Proprioreception and its targeted turning off
Proprioreception, often called the “sixth sense”, has fundamental importance for us humans, even if we are mostly unaware of its existence. In general, attempts are made to develop the proprioreceptive abilities of humans, which enables a better self-awareness of our body.
What benefits however a targeted turning off of proprioreception brings to humans and how these new scientific findings were arrived at, you can read in this article.
Proprioreception – the self-awareness of our body
Proprioreception (from Latin proprius “own” and recipere “to receive”), also called proprioreception, refers to the perception of one’s own body depending on its position and movement in space.
Without proprioreception, coordinated physical movement would not be possible – and yet proprioreception, also called depth sensitivity, is still poorly understood. 

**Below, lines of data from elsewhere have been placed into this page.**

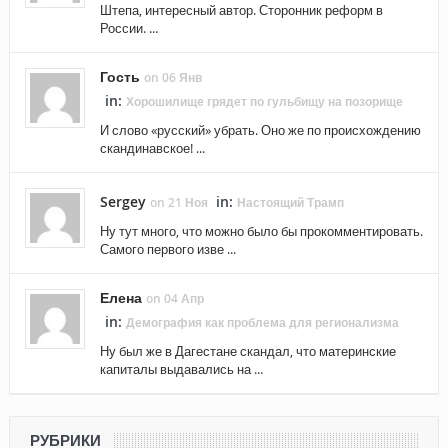
Штепа, интересный автор. Сторонник реформ в
России. ...
Гость
on 06 Янв
in:
Хорошилище грядет по гульбищу на позорище
И слово «русский» убрать. Оно же по происхождению
скандинавское! ...
Sergey
in:
on 21 Ноя
Настоящий Трамп
Ну тут много, что можно было бы прокомментировать.
Самого первого изве ...
Елена
on 04 Апр
in:
Демография как проблема для регионализма
Ну был же в Дагестане скандал, что материнские
капиталы выдавались на ...
РУБРИКИ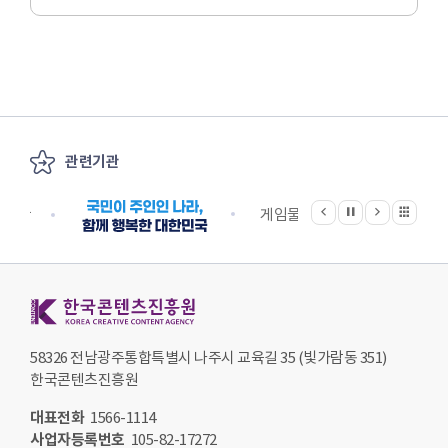
관련기관
이전
다음
관련기관 전체보기
정지
지원단
게임물관리위원회
국립
한국콘텐츠진흥원 KOREA CREATIVE CONTENT AGENCY
58326 전남광주통합특별시 나주시 교육길 35 (빛가람동 351)
한국콘텐츠진흥원
대표전화
1566-1114
사업자등록번호
105-82-17272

A healthy person is characterized by a clear self-perception of his body. If our innate self-awareness of the body is disturbed (e.g. due to medication, neurological diseases or trauma), then attempts are made to regain the proprioreceptive abilities through appropriate measures, e.g. proprioreceptive training. A disturbed proprioception not infrequently has serious consequences for our well-being.
Targeted turning off of proprioreception
As already mentioned, the strengthening of proprioreception is the goal of many activities in various areas of life (rehabilitation, high-performance sports, etc.).

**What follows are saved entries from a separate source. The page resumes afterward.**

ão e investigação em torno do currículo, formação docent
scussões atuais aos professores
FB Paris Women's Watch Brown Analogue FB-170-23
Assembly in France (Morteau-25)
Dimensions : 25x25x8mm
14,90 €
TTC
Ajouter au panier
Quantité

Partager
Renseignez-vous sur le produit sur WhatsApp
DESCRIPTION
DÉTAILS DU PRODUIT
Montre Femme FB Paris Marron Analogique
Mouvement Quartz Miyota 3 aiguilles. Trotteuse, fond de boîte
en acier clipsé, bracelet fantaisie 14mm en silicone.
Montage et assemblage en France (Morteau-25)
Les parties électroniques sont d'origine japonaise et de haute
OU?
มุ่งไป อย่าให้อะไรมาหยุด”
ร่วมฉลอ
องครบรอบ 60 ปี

But what happens if, on the contrary, this proprioreception is reduced or completely switched off? Self-perception is innate to us, and so far it was not known to switch it off in any way (except for anesthesia).
I “accidentally” discovered this phenomenon in my practical work some time ago. I discovered an effect that can be brought about manually, which makes it possible to completely switch off proprioreception. This effect can be applied very usefully in practice, which is described in the following three examples.
1. Shortening of rehabilitation after removal of plaster for fractures.
In the chapter Features of the causal therapy of the postural and musculoskeletal system, protective and auxiliary mechanisms of nature are mentioned, which our body actually no longer needs. The turning off or non-starting of certain protective mechanisms (emergency programs) can lead to a significant shortening of a therapy. This is also the case here in the rehabilitation of fractures after removal of the plaster cast.
The reason for the relatively long rehabilitation period after cast removal (about one month, even longer) is the existence of an emergency program, which is inherent to us humans (and also animals). By targeted turning off the proprioception, however, this emergency program can be prevented from starting.
In the case of bone fractures, rehabilitation after removal of the cast today usually requires 12 to 18 treatments to regain full mobility of the affected joint. However, with targeted turning off of proprioreception, rehabilitation can be shortened to about 5 treatments! Thus, for example, a soccer player can play again after 3–4 days after the removal of the cast. Under certain conditions, it is even possible to restore full mobility to the joint with just one treatment after the cast is removed.
2. Torticollis spasticus (torticollis) in infants
Proprioception involves the perception of the body to the environment. If this is disturbed by trauma in any form, there is also a maldevelopment of proprioception in the modern sense in modern society to the detriment of the body.
In infants, especially after forceps delivery , bleeding occurs in the sternocleidomastoid muscle, which leads to torticollis. By turning off the proprioception, one can help there effectively, quickly.
3. Whiplash after a traffic accident
Another application refers to whiplash. After rear-end collisions is quite typical: a change in the cervical spine in terms of pain due to proprioreception dysregulation. Massage is absolutely unsuitable in this case. Turning off of proprioreception means much faster healing of the symptoms.
In summary, it can be said that the turning off of proprioception is always useful and results in a significant change and/or shortening of therapy when increased muscle tension prevents movement.
The discovery of the turning off of proprioreception described here was accompanied by the emergence of my methodology for causal therapy of the postural and musculoskeletal system.
I have been successfully using the effect of the targeted turning off of proprioreception in my practical work for several years.